2016 is almost coming to a close, and what a year it’s been.
Bowie, Prince, Trump, Brexit… Pokemon Go. It’s been momentous to say the least.
Before 2017 rolls around, it’s time again to look back at the top ten most viewed articles from the blog this year, in classic reverse order.
This year, we began a series of articles about emerging infectious diseases called On the Horizon. One of the most interesting was this story about Nipah virus, which has caused several disease outbreaks in Bangladesh and India. Getting to the bottom of what caused these outbreaks required some detective work from researchers, involving palm sap, night vision cameras, and some guilty nocturnal creatures…
It was great this year to be able to showcase some of the work being done by our grant recipients. This article from Megan Davies and Dr Eric Pollitt was particularly popular – be sure to take a look at their time lapse video of ‘comet formation’ in S. aureus bacteria moving over a plate. Find the rest of our Spotlight on Grants series here.
We first heard about this strange disease in April – and things weren’t looking good for snake populations. This fungal pathogen causes skin infections, but also has some strange effects on snake behaviour…
Pound for pound, a bacterial motor produces as much power as a turboprop aeroplane engine. Some species use these miniature machines to power their flagella – corkscrew shaped tails that let them swim through the environment. Scientists can now view the protein components of bacterial motors in unprecedented detail, and gain new insights into how they work. We spoke to researcher Morgan Beeby about how these motors produce so much torque.
This was far and away our most popular article from the Annual Conference. Microbiologists from Neal’s Yard Dairy in London presented a talk on traditional cheese-making with raw milk – utilising bacteria from the local environment. Yufan Chen found out more about how modern molecular microbiology is helping artisan cheesemakers to make new and delicious products.
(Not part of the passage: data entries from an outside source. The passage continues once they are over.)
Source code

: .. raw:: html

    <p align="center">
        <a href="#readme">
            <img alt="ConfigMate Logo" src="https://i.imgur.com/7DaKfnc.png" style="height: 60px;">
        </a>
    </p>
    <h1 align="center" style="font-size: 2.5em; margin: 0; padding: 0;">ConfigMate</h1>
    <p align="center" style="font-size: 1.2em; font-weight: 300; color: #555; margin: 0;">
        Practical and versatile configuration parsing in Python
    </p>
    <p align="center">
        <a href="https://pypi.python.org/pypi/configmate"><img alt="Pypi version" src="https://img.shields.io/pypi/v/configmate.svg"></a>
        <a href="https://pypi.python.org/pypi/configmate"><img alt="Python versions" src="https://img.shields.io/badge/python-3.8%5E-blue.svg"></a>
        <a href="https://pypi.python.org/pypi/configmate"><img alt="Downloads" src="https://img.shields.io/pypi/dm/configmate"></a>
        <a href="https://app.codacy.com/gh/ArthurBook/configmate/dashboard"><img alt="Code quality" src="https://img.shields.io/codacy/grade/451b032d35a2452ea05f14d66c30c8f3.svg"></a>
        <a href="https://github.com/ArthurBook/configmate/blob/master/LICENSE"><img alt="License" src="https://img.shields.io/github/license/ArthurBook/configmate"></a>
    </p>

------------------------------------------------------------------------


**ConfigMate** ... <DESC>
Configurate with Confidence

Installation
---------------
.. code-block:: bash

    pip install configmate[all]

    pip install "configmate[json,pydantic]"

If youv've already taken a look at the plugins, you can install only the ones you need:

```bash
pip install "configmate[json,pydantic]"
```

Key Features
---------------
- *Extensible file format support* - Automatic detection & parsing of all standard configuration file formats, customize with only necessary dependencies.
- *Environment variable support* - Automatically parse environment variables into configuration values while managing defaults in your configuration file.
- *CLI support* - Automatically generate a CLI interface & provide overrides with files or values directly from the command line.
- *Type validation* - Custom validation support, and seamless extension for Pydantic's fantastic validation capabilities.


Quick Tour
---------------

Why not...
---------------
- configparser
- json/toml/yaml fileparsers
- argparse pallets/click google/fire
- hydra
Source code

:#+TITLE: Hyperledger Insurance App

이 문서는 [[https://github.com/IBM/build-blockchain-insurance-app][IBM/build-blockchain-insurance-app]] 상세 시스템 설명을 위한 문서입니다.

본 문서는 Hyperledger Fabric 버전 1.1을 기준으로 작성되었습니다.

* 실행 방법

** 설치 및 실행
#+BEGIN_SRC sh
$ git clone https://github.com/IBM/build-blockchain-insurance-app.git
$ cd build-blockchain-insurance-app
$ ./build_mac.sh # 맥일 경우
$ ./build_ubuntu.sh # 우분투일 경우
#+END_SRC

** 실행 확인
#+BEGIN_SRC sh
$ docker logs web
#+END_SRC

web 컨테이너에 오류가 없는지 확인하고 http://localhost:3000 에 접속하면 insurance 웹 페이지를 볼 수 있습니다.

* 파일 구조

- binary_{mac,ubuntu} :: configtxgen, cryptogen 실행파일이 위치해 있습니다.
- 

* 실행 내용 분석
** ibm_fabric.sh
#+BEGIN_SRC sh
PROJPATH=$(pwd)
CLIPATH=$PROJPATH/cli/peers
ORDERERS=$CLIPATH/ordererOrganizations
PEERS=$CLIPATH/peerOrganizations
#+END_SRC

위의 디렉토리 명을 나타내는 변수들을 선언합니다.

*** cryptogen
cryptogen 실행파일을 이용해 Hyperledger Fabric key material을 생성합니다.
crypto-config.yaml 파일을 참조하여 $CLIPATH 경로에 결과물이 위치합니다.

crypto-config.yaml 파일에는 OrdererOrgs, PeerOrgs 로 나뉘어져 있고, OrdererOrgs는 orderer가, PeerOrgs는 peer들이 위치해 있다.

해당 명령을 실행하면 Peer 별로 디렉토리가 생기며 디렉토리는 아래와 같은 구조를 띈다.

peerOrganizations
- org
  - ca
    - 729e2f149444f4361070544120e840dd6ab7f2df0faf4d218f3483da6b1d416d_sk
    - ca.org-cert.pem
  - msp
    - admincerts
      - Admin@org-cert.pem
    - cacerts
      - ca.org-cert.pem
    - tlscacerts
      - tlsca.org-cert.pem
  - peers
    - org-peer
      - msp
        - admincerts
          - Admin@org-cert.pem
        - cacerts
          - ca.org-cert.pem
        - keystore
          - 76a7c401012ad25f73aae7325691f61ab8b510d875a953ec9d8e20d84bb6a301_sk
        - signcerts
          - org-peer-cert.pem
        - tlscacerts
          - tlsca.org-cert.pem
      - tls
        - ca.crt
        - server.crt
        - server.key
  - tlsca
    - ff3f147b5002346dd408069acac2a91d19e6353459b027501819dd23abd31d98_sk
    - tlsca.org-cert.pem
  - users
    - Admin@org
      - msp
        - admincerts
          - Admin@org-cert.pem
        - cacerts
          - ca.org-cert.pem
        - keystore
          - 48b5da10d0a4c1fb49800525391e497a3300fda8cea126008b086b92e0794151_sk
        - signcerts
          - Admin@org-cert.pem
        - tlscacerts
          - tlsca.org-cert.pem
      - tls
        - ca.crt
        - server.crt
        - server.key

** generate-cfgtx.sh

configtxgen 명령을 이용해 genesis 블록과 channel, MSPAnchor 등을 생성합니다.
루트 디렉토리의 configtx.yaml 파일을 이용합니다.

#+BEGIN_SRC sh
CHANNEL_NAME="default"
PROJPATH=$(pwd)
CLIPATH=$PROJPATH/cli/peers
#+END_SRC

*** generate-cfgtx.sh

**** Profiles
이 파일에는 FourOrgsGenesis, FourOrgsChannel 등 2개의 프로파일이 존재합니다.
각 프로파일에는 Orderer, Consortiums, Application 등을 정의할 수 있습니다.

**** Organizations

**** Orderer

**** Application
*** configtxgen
In this article, we looked at new ways to visualise the communities of bacteria living inside the human mouth. Researchers can use this technique to produce beautiful images like the one here, but also to better understand the “biogeography” of this microbial environment, which is influenced by the physical properties of the tooth surface and concentration gradients of nutrients and oxygen.
The Society has a number of Champions around the world, who highlight the work we do and run their own local microbiology-related events. We caught up with one of champions from Nepal, Sagar Aryal, about his career, his research, and communicating microbiology.
This post was one of my personal favourites from this year, which saw us look into research about hand dryers. Often touted as being a hygienic solution, a study from this year suggests that paper towels might be a safer bet. Some of the findings in this article are enough to make your stomach turn…
In the 1700s, smallpox was one of the world’s biggest killers, causing hundreds of thousands of deaths. About a third of the survivors went blind, and most were left with horrific, disfiguring scars. But that all changed with the discovery of vaccination, eventually leading to the elimination of smallpox.
In this feature, we explore the story of this disease, and how the work of scientists like Edward Jenner paved the way for modern public health.
The outbreak of Zika has been the biggest news of the year in microbiology, so it’s no surprise that our primer on the virus was the most read article. We interviewed Derek Gatherer for this piece when the outbreak began hitting the headlines, and we also made a film with him about the spread of Zika across the globe.
We’ll be back next year with more fascinating research and cool stories from the world of microbiology. Thanks for your support in 2016, see you in 2017!